◆ TASK BRIEF:
Without including any images, repeat the data exactly.

◆ MATERIAL FOR THE TASK:
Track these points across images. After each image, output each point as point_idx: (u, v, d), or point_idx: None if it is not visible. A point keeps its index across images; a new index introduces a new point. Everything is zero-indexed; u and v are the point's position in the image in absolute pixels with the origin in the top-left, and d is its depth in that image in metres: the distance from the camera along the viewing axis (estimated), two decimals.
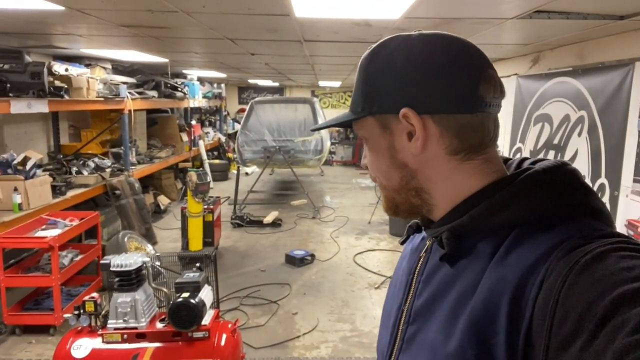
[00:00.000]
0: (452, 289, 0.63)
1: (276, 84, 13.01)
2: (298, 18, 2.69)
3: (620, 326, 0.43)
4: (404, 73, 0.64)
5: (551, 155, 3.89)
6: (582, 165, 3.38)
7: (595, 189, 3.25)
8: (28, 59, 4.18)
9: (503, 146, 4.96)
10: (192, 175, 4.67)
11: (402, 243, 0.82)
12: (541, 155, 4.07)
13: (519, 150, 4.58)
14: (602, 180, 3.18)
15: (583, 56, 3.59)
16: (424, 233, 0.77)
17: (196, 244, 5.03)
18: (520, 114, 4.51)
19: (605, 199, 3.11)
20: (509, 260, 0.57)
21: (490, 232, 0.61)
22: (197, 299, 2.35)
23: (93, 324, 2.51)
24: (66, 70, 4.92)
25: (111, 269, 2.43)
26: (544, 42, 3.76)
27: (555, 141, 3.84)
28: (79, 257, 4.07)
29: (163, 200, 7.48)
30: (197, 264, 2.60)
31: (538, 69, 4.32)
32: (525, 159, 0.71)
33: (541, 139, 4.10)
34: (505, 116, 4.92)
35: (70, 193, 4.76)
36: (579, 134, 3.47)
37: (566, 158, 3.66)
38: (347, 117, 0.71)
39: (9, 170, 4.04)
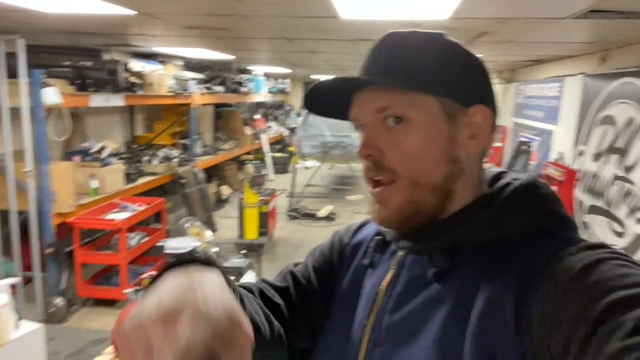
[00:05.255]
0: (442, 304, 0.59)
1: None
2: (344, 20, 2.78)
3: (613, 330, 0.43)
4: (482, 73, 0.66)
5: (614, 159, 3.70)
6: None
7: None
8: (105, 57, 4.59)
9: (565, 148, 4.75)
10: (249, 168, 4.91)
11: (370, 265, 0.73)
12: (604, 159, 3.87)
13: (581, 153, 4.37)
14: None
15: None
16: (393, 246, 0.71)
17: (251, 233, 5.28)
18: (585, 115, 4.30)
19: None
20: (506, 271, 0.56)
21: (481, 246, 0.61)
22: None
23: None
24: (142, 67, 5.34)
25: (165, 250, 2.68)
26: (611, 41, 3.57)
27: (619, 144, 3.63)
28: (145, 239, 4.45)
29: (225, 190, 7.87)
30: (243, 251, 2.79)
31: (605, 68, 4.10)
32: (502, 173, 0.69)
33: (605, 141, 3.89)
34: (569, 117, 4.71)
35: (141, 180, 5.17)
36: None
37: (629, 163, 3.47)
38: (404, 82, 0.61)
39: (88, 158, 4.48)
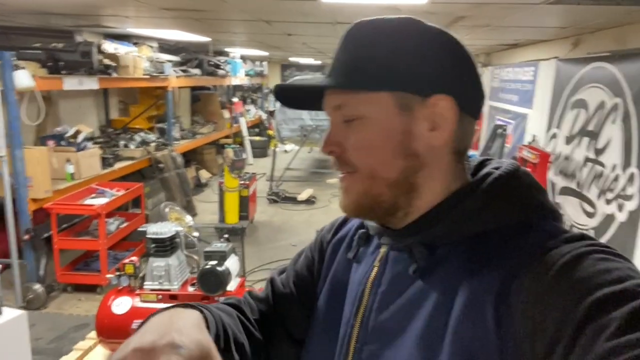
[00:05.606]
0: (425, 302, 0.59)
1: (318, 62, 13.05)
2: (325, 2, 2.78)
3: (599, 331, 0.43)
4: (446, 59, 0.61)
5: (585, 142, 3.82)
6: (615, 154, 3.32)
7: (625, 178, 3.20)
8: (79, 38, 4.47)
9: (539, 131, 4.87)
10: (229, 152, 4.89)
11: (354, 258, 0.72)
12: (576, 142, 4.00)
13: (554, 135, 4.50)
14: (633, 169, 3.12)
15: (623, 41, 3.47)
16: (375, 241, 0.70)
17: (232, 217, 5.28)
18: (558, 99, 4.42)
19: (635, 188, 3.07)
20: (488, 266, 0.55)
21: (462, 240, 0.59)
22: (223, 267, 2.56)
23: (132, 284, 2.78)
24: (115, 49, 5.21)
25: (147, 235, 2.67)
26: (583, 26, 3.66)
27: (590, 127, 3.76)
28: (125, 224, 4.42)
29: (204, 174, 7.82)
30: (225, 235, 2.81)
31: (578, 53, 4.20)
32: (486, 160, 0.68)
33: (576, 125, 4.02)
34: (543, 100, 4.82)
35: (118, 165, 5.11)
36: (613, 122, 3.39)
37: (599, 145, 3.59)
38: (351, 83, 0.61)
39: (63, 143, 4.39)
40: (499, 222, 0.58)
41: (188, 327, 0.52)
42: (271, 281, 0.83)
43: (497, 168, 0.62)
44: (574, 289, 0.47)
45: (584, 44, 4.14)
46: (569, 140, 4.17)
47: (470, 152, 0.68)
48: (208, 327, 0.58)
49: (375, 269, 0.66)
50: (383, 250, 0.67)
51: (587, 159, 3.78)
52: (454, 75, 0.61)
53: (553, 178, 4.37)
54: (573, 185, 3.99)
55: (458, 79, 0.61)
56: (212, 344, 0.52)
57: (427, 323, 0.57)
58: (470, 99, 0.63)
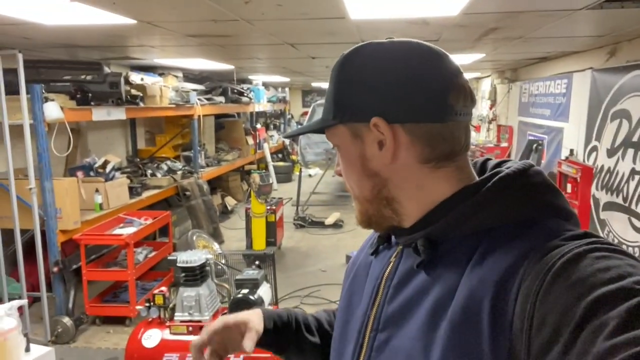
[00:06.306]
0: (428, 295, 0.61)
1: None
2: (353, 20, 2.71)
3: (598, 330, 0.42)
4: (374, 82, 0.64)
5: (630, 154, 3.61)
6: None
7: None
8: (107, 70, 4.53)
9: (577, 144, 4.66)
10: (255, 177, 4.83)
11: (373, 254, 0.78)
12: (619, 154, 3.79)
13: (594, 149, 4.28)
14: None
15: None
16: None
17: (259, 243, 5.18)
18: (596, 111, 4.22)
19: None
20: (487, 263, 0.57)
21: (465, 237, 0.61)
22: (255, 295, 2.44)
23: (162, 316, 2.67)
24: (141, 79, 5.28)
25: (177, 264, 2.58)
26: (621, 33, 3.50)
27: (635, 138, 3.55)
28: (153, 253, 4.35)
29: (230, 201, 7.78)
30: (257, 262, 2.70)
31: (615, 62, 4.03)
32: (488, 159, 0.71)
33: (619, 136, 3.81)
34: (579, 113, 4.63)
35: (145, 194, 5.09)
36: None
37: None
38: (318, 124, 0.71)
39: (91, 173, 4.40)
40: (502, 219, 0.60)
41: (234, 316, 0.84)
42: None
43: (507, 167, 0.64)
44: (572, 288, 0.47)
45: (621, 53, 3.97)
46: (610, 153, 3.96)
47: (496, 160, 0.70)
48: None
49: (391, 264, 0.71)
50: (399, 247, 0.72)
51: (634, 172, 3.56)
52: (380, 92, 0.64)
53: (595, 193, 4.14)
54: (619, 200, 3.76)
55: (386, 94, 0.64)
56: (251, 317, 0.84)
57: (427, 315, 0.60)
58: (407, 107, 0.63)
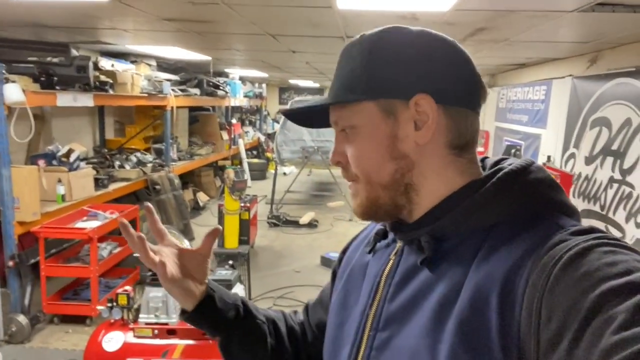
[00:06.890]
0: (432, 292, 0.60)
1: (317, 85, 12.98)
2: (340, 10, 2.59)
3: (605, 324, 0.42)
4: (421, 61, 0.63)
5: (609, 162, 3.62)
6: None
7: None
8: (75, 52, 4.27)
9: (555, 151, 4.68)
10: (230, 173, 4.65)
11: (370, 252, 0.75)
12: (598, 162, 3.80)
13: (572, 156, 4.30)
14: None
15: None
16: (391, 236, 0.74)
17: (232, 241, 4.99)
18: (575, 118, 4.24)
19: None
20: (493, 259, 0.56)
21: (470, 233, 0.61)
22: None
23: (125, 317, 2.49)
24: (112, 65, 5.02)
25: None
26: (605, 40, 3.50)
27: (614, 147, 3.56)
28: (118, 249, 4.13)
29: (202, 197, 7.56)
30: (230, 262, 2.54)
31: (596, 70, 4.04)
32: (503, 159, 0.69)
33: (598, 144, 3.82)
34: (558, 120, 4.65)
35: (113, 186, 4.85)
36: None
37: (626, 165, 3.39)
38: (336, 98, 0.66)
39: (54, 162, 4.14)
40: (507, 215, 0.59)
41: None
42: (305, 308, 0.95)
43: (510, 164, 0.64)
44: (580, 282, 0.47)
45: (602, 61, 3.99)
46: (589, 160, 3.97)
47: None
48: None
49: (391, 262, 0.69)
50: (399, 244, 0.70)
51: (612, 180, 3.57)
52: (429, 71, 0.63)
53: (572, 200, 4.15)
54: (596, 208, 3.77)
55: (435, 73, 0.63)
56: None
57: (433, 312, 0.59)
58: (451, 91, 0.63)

◆ ANSWER SECTION:
Track these points across images. After each image, output each point as point_idx: (u, v, d), or point_idx: None if it is not visible. A point keeps its index across images; a new index introduces a new point. Everything is zero-indexed; u and v are the point's position in the image in absolute pixels with the origin in the top-left, and d is its depth in that image in metres: the distance from the camera along the viewing axis (estimated), two decimals.
[00:00.000]
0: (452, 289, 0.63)
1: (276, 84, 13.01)
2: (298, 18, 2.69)
3: (620, 326, 0.43)
4: (404, 73, 0.64)
5: (551, 155, 3.89)
6: (582, 165, 3.38)
7: (595, 189, 3.25)
8: (28, 59, 4.18)
9: (503, 146, 4.96)
10: (192, 175, 4.67)
11: (402, 243, 0.82)
12: (541, 155, 4.07)
13: (519, 150, 4.58)
14: (602, 180, 3.18)
15: (583, 56, 3.59)
16: (424, 233, 0.77)
17: (196, 244, 5.03)
18: (520, 114, 4.51)
19: (605, 199, 3.11)
20: (509, 260, 0.57)
21: (490, 232, 0.61)
22: (197, 299, 2.35)
23: (93, 324, 2.51)
24: (66, 70, 4.92)
25: (111, 269, 2.43)
26: (544, 42, 3.76)
27: (555, 141, 3.84)
28: (79, 257, 4.07)
29: (163, 200, 7.48)
30: (197, 264, 2.60)
31: (538, 69, 4.32)
32: (525, 159, 0.71)
33: (541, 139, 4.10)
34: (505, 116, 4.92)
35: (70, 193, 4.76)
36: (579, 134, 3.47)
37: (566, 158, 3.66)
38: (347, 117, 0.71)
39: (9, 170, 4.04)
[00:05.255]
0: (442, 304, 0.59)
1: None
2: (344, 20, 2.78)
3: (613, 330, 0.43)
4: (482, 73, 0.66)
5: (614, 159, 3.70)
6: None
7: None
8: (105, 57, 4.59)
9: (565, 148, 4.75)
10: (249, 168, 4.91)
11: (370, 265, 0.73)
12: (604, 159, 3.87)
13: (581, 153, 4.37)
14: None
15: None
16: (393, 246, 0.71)
17: (251, 233, 5.28)
18: (585, 115, 4.30)
19: None
20: (506, 271, 0.56)
21: (481, 246, 0.61)
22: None
23: None
24: (142, 67, 5.34)
25: (165, 250, 2.68)
26: (611, 41, 3.57)
27: (619, 144, 3.63)
28: (145, 239, 4.45)
29: (225, 190, 7.87)
30: (243, 251, 2.79)
31: (605, 68, 4.10)
32: (502, 173, 0.69)
33: (605, 141, 3.89)
34: (569, 117, 4.71)
35: (141, 180, 5.17)
36: None
37: (629, 163, 3.47)
38: (404, 82, 0.61)
39: (88, 158, 4.48)
[00:05.606]
0: (425, 302, 0.59)
1: (318, 62, 13.05)
2: (325, 2, 2.78)
3: (599, 331, 0.43)
4: (446, 59, 0.61)
5: (585, 142, 3.82)
6: (615, 154, 3.32)
7: (625, 178, 3.20)
8: (79, 38, 4.47)
9: (539, 131, 4.87)
10: (229, 152, 4.89)
11: (354, 258, 0.72)
12: (576, 142, 4.00)
13: (554, 135, 4.50)
14: (633, 169, 3.12)
15: (623, 41, 3.47)
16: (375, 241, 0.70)
17: (232, 217, 5.28)
18: (558, 99, 4.42)
19: (635, 188, 3.07)
20: (488, 266, 0.55)
21: (462, 240, 0.59)
22: (223, 267, 2.56)
23: (132, 284, 2.78)
24: (115, 49, 5.21)
25: (147, 235, 2.67)
26: (583, 26, 3.66)
27: (590, 127, 3.76)
28: (125, 224, 4.42)
29: (204, 174, 7.82)
30: (225, 235, 2.81)
31: (578, 53, 4.20)
32: (486, 160, 0.68)
33: (576, 125, 4.02)
34: (543, 100, 4.82)
35: (118, 165, 5.11)
36: (613, 122, 3.39)
37: (599, 145, 3.59)
38: (351, 83, 0.61)
39: (63, 143, 4.39)
40: (499, 222, 0.58)
41: (188, 327, 0.52)
42: (271, 281, 0.83)
43: (497, 168, 0.62)
44: (574, 289, 0.47)
45: (584, 44, 4.14)
46: (569, 140, 4.17)
47: (470, 152, 0.68)
48: (208, 327, 0.58)
49: (375, 269, 0.66)
50: (383, 250, 0.67)
51: (587, 159, 3.78)
52: (454, 75, 0.61)
53: (553, 178, 4.37)
54: (573, 185, 3.99)
55: (458, 79, 0.61)
56: (212, 344, 0.52)
57: (427, 323, 0.57)
58: (470, 99, 0.63)
[00:06.306]
0: (428, 295, 0.61)
1: None
2: (353, 20, 2.71)
3: (598, 330, 0.42)
4: (374, 82, 0.64)
5: (630, 154, 3.61)
6: None
7: None
8: (107, 70, 4.53)
9: (577, 144, 4.66)
10: (255, 177, 4.83)
11: (373, 254, 0.78)
12: (619, 154, 3.79)
13: (594, 149, 4.28)
14: None
15: None
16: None
17: (259, 243, 5.18)
18: (596, 111, 4.22)
19: None
20: (487, 263, 0.57)
21: (465, 237, 0.61)
22: (255, 295, 2.44)
23: (162, 316, 2.67)
24: (141, 79, 5.28)
25: (177, 264, 2.58)
26: (621, 33, 3.50)
27: (635, 138, 3.55)
28: (153, 253, 4.35)
29: (230, 201, 7.78)
30: (257, 262, 2.70)
31: (615, 62, 4.03)
32: (488, 159, 0.71)
33: (619, 136, 3.81)
34: (579, 113, 4.63)
35: (145, 194, 5.09)
36: None
37: None
38: (318, 124, 0.71)
39: (91, 173, 4.40)
40: (502, 219, 0.60)
41: (234, 316, 0.84)
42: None
43: (507, 167, 0.64)
44: (572, 288, 0.47)
45: (621, 53, 3.97)
46: (610, 153, 3.96)
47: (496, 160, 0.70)
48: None
49: (391, 264, 0.71)
50: (399, 247, 0.72)
51: (634, 172, 3.56)
52: (380, 92, 0.64)
53: (595, 193, 4.14)
54: (619, 200, 3.76)
55: (386, 94, 0.64)
56: (251, 317, 0.84)
57: (427, 315, 0.60)
58: (407, 107, 0.63)
[00:06.890]
0: (432, 292, 0.60)
1: (317, 85, 12.98)
2: (340, 10, 2.59)
3: (605, 324, 0.42)
4: (421, 61, 0.63)
5: (609, 162, 3.62)
6: None
7: None
8: (75, 52, 4.27)
9: (555, 151, 4.68)
10: (230, 173, 4.65)
11: (370, 252, 0.75)
12: (598, 162, 3.80)
13: (572, 156, 4.30)
14: None
15: None
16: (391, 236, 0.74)
17: (232, 241, 4.99)
18: (575, 118, 4.24)
19: None
20: (493, 259, 0.56)
21: (470, 233, 0.61)
22: None
23: (125, 317, 2.49)
24: (112, 65, 5.02)
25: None
26: (605, 40, 3.50)
27: (614, 147, 3.56)
28: (118, 249, 4.13)
29: (202, 197, 7.56)
30: (230, 262, 2.54)
31: (596, 70, 4.04)
32: (503, 159, 0.69)
33: (598, 144, 3.82)
34: (558, 120, 4.65)
35: (113, 186, 4.85)
36: None
37: (626, 165, 3.39)
38: (336, 98, 0.66)
39: (54, 162, 4.14)
40: (507, 215, 0.59)
41: None
42: (305, 308, 0.95)
43: (510, 164, 0.64)
44: (580, 282, 0.47)
45: (602, 61, 3.99)
46: (589, 160, 3.97)
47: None
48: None
49: (391, 262, 0.69)
50: (399, 244, 0.70)
51: (612, 180, 3.57)
52: (429, 71, 0.63)
53: (572, 200, 4.15)
54: (596, 208, 3.77)
55: (435, 73, 0.63)
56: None
57: (433, 312, 0.59)
58: (451, 91, 0.63)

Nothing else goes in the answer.